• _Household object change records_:
- - - -

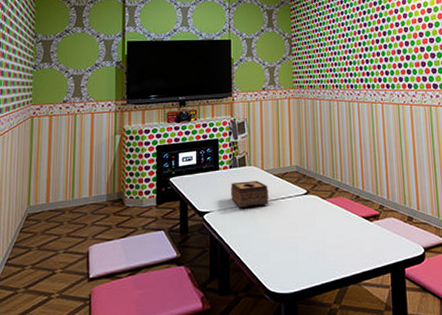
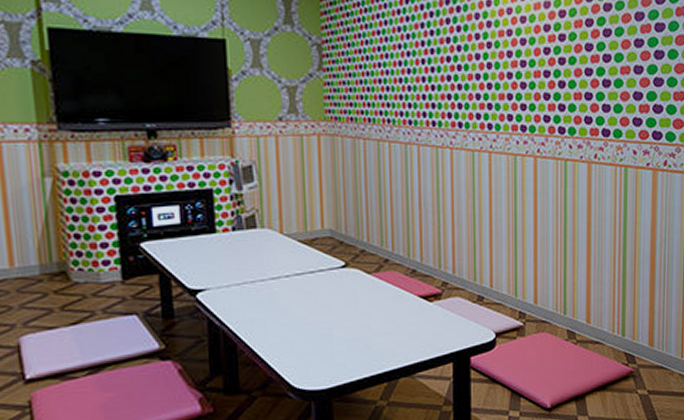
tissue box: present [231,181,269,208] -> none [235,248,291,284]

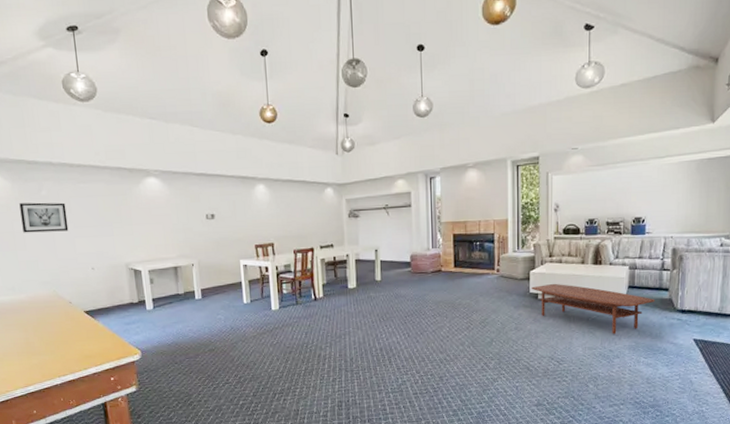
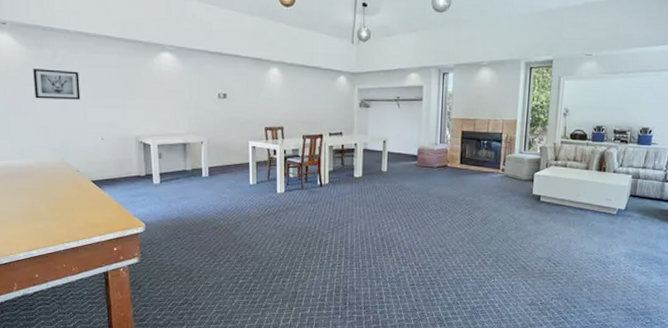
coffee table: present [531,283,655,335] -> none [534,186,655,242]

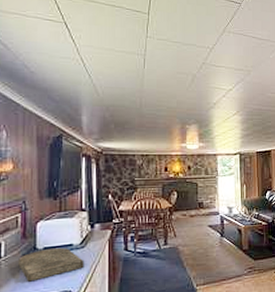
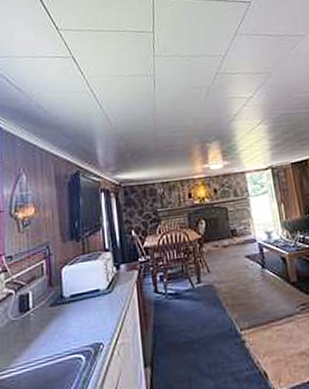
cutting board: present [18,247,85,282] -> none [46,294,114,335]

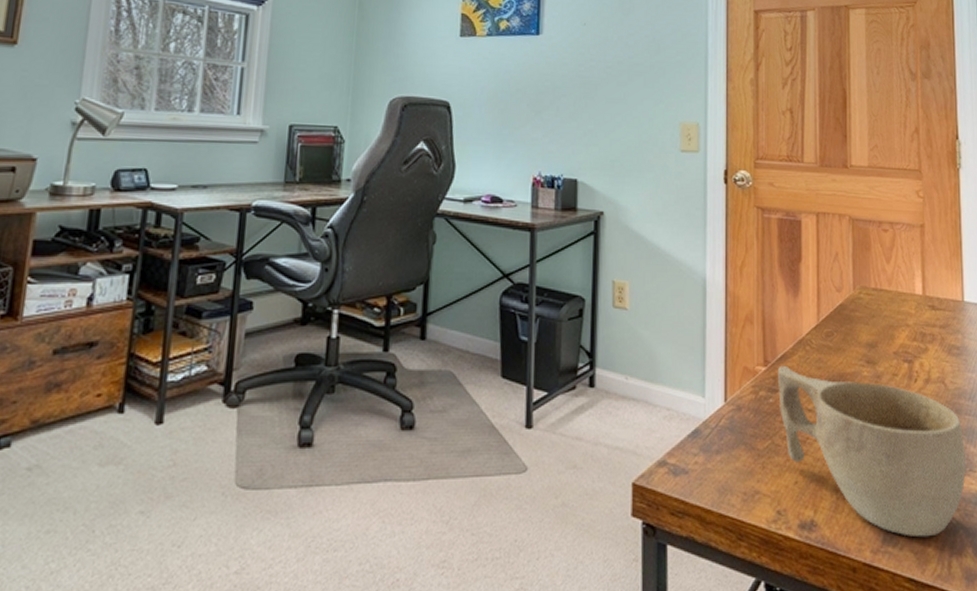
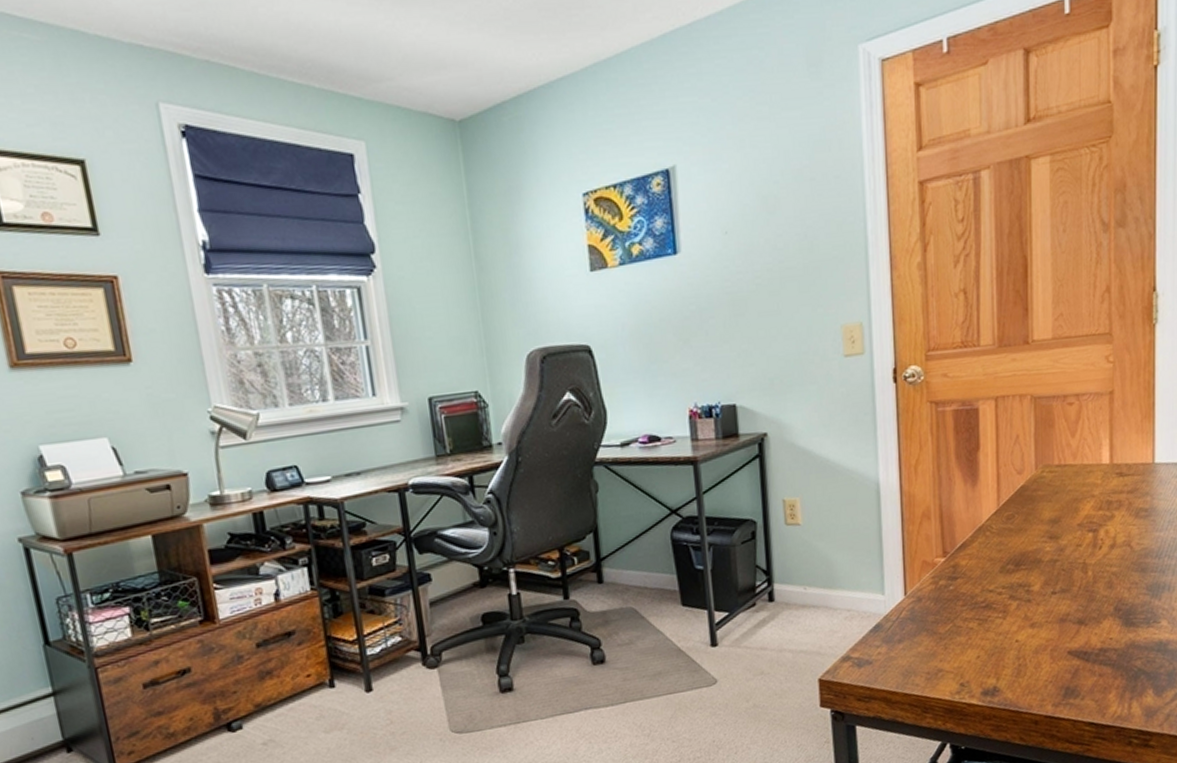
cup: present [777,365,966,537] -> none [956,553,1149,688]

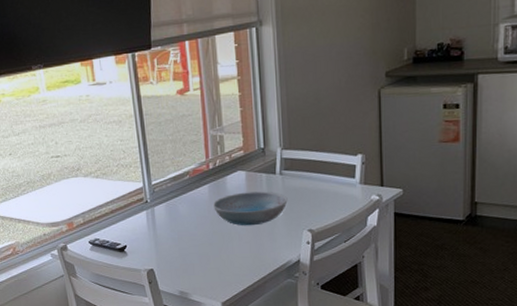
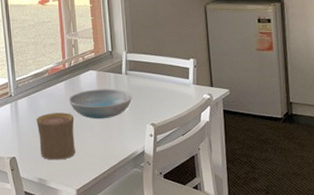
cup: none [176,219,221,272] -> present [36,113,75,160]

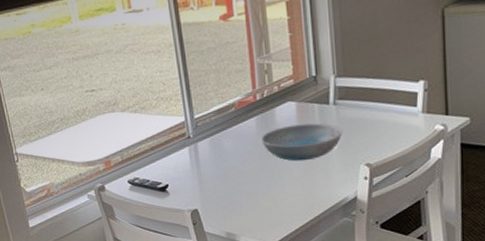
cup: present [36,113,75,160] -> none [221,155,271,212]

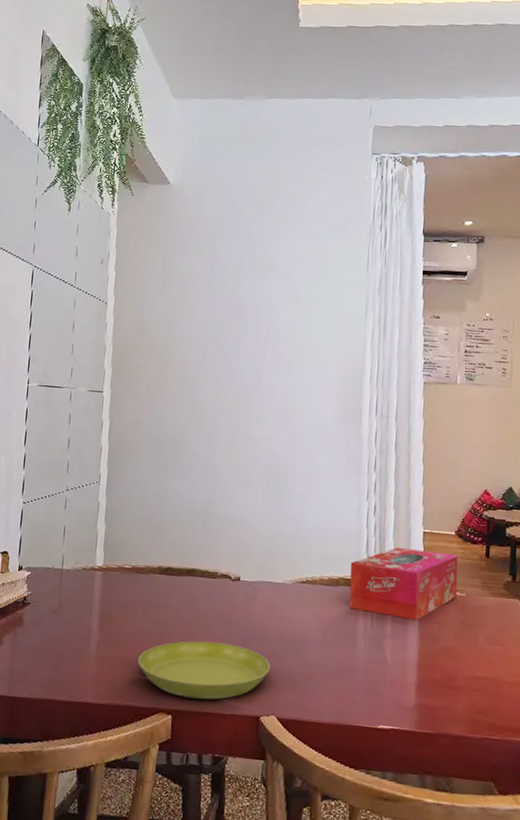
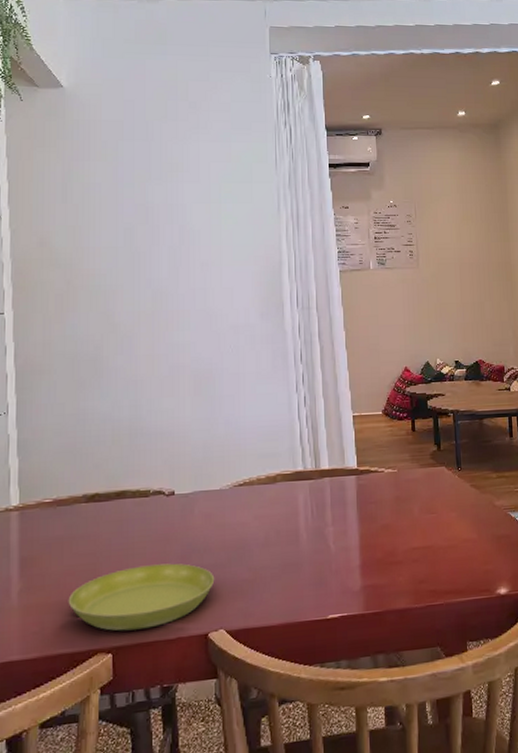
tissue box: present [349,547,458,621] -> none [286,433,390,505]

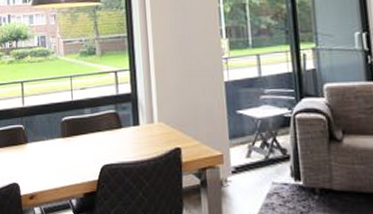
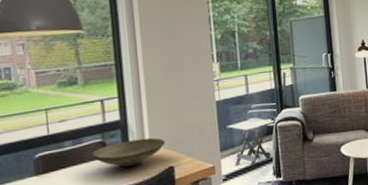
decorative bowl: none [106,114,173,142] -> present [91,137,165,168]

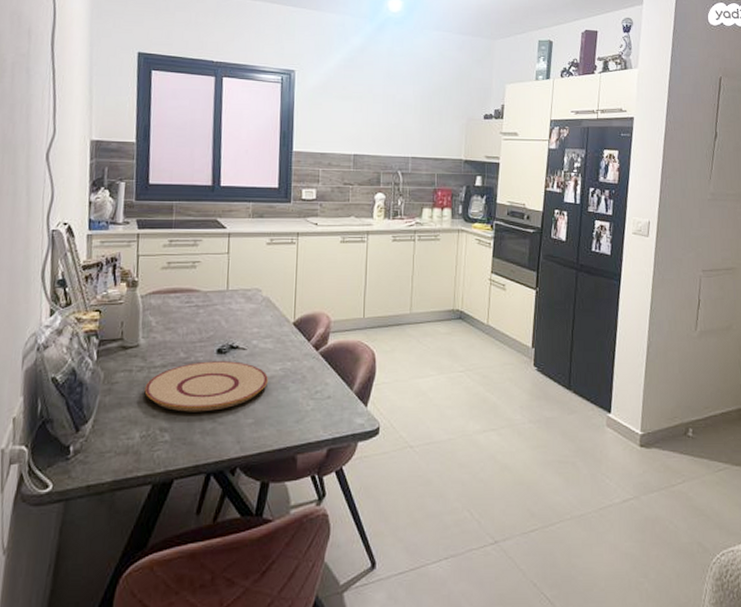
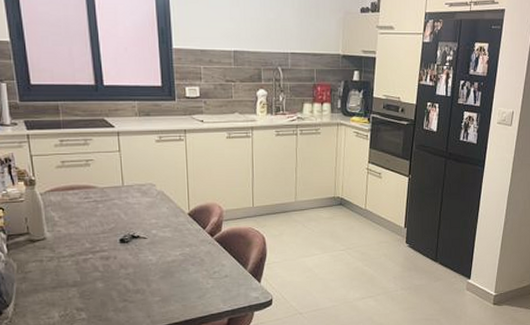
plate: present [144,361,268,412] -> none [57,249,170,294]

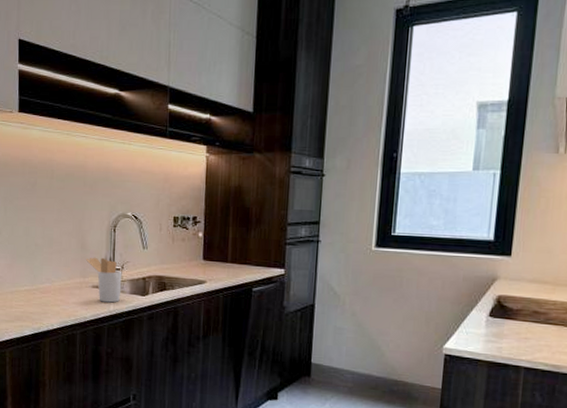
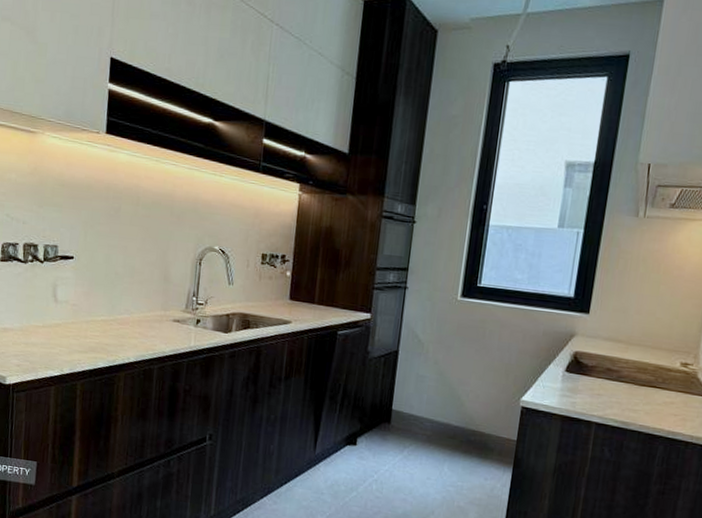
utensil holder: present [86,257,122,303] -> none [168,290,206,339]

- - - -

• _Exercise goal_: Exactly reproduce each entry, but drop the pictures.

• _Solution for this exercise_:
tissue box: present [231,181,269,208] -> none [235,248,291,284]

coffee table: present [531,283,655,335] -> none [534,186,655,242]

cutting board: present [18,247,85,282] -> none [46,294,114,335]

cup: present [777,365,966,537] -> none [956,553,1149,688]

cup: none [176,219,221,272] -> present [36,113,75,160]

cup: present [36,113,75,160] -> none [221,155,271,212]

tissue box: present [349,547,458,621] -> none [286,433,390,505]

decorative bowl: none [106,114,173,142] -> present [91,137,165,168]

plate: present [144,361,268,412] -> none [57,249,170,294]

utensil holder: present [86,257,122,303] -> none [168,290,206,339]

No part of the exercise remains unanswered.